Published on May 7th, 2013 | by Joshua S Hill0
Understanding Earth's Early Mantle
May 7th, 2013 by Joshua S Hill
Understanding the geologic history of Earth will no doubt be a decades, if not centuries long process, as we gather more and more data and expand our knowledge. New research published in the April 25 issue of the journal Nature has contributed an interesting new data point, however, shining a light on the processes involved in tectonic subduction.
An international team of researchers led by scientists from Boston University’s Department of Earth and Environment have found evidence that materials recently found in young oceanic lava flows originated more than 2.45 billion years ago in the Archean.
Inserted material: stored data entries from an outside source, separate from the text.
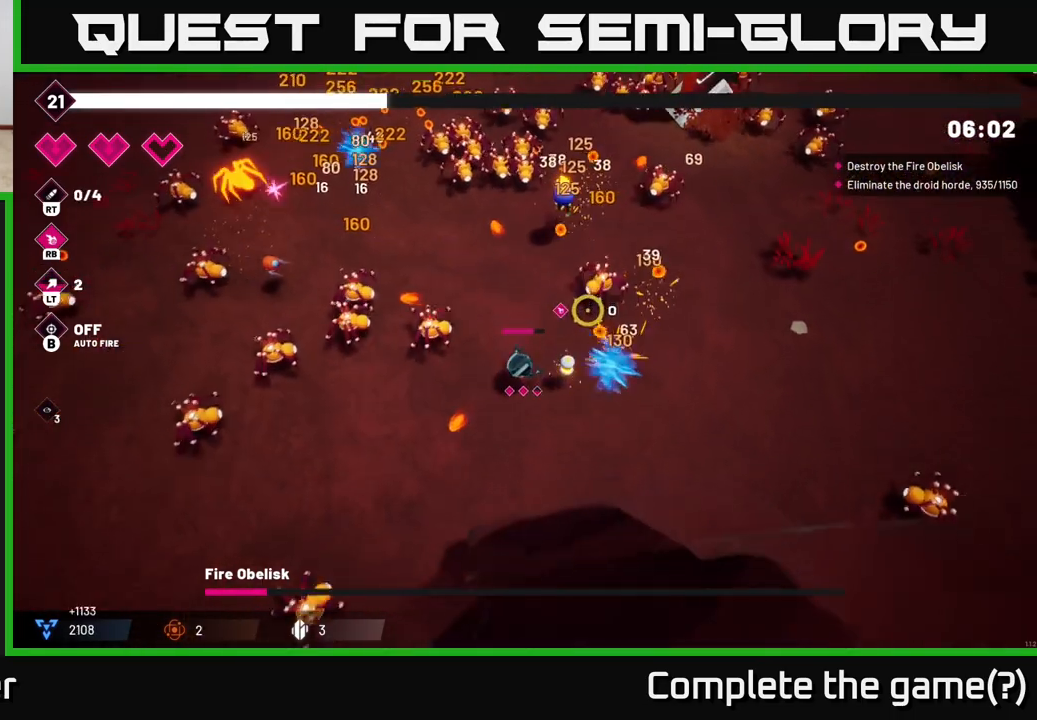
{"buttons": ["R2"], "left_stick": "up-right", "right_stick": "up", "events": [[17, "R2", "up"], [133, "left_stick", "right"], [200, "right_stick", "up"], [250, "left_stick", "up-right"], [400, "R2", "down"]]}
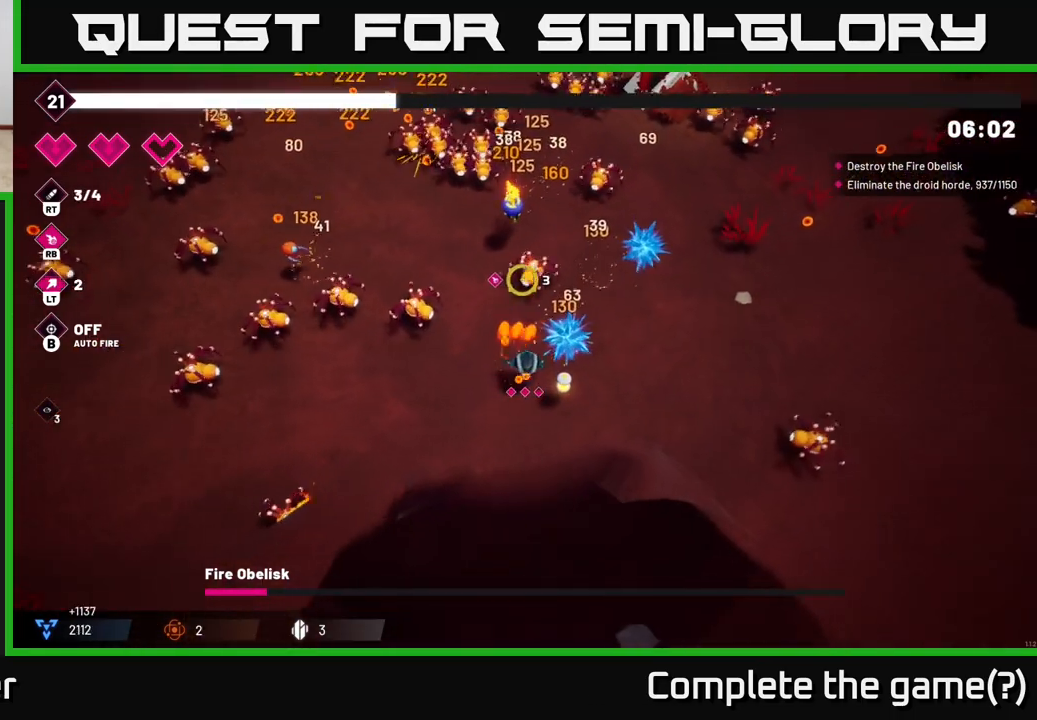
{"buttons": ["R2"], "left_stick": "up-right", "right_stick": "up", "events": [[117, "R2", "up"], [250, "right_stick", "center"], [417, "R2", "down"], [417, "right_stick", "up"]]}
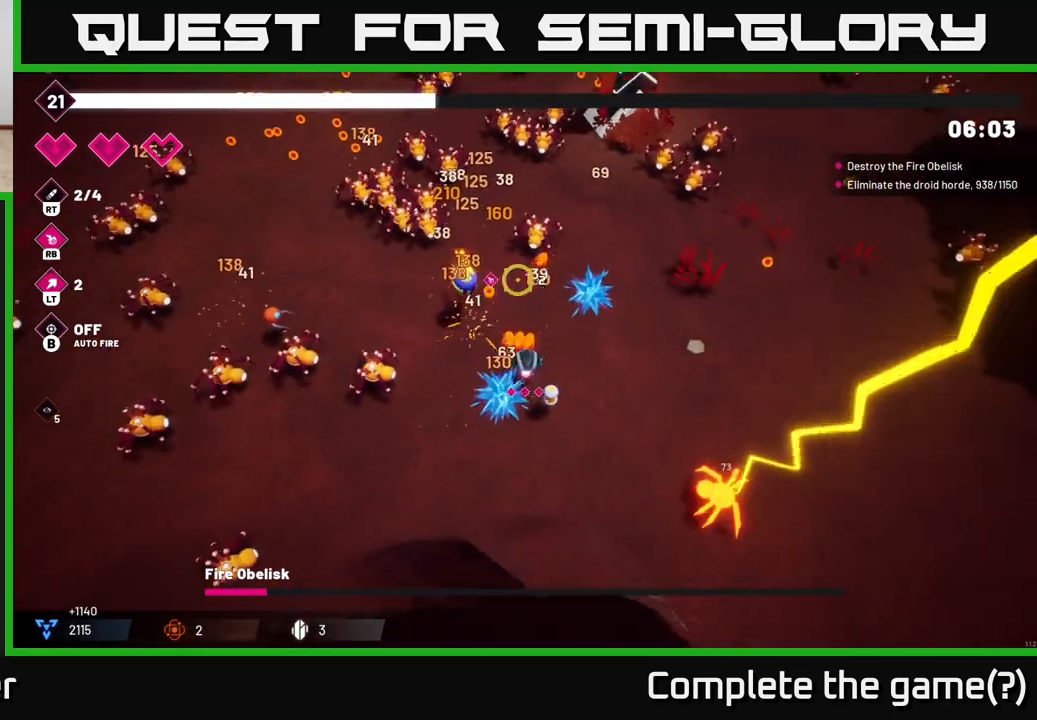
{"buttons": ["R2"], "left_stick": "right", "right_stick": "up-left", "events": [[117, "left_stick", "center"], [183, "R2", "up"], [217, "left_stick", "right"], [350, "R2", "down"], [433, "right_stick", "up-left"]]}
The researchers found mass-independently fractionated (MIF) sulphur isotope signatures in olivine-hosted sulphides in geological-young ocean island basalts from Mangaia, Cook Islands (Polynesia). Current understanding states that MIF sulphur isotope signatures were generated exclusively through atmospheric photochemical reactions until approximately 2.5 billion years ago, their appearance in samples today must have originated at the Earth’s surface during the Archean.
“The discovery of MIF-S isotope in these young oceanic lavas suggests that sulfur—likely derived from the hydrothermally-altered oceanic crust—was subducted into the mantle more than 2.5 billion years ago and recycled into the mantle source of the Mangaia lavas,” says Rita Cabral, a graduate student in BU’s Department of Earth and Environment, who is the study’s primary author.
Tectonic plates wander across the face of the planet, moving at excruciatingly slow geologic pace. When one encounters another, they collide at areas that are known as subduction zones, where one plate is eventually forced under another and then transported down into the Earth’s mantle.
Scientists have believed for some time that these subducted tectonic plates must be reerupted at some later time, but how long between subduction and reeruption, indeed, whether it does at all, has lacked sufficient evidence.
This newest discovery may help scientists “constrain the timing of the initiation of plate tectonics, [understand] the origin of some of the chemical heterogeneity in the Earth’s mantle, and may shed light on how the chaotically convecting mantle could preserve such material for so long.”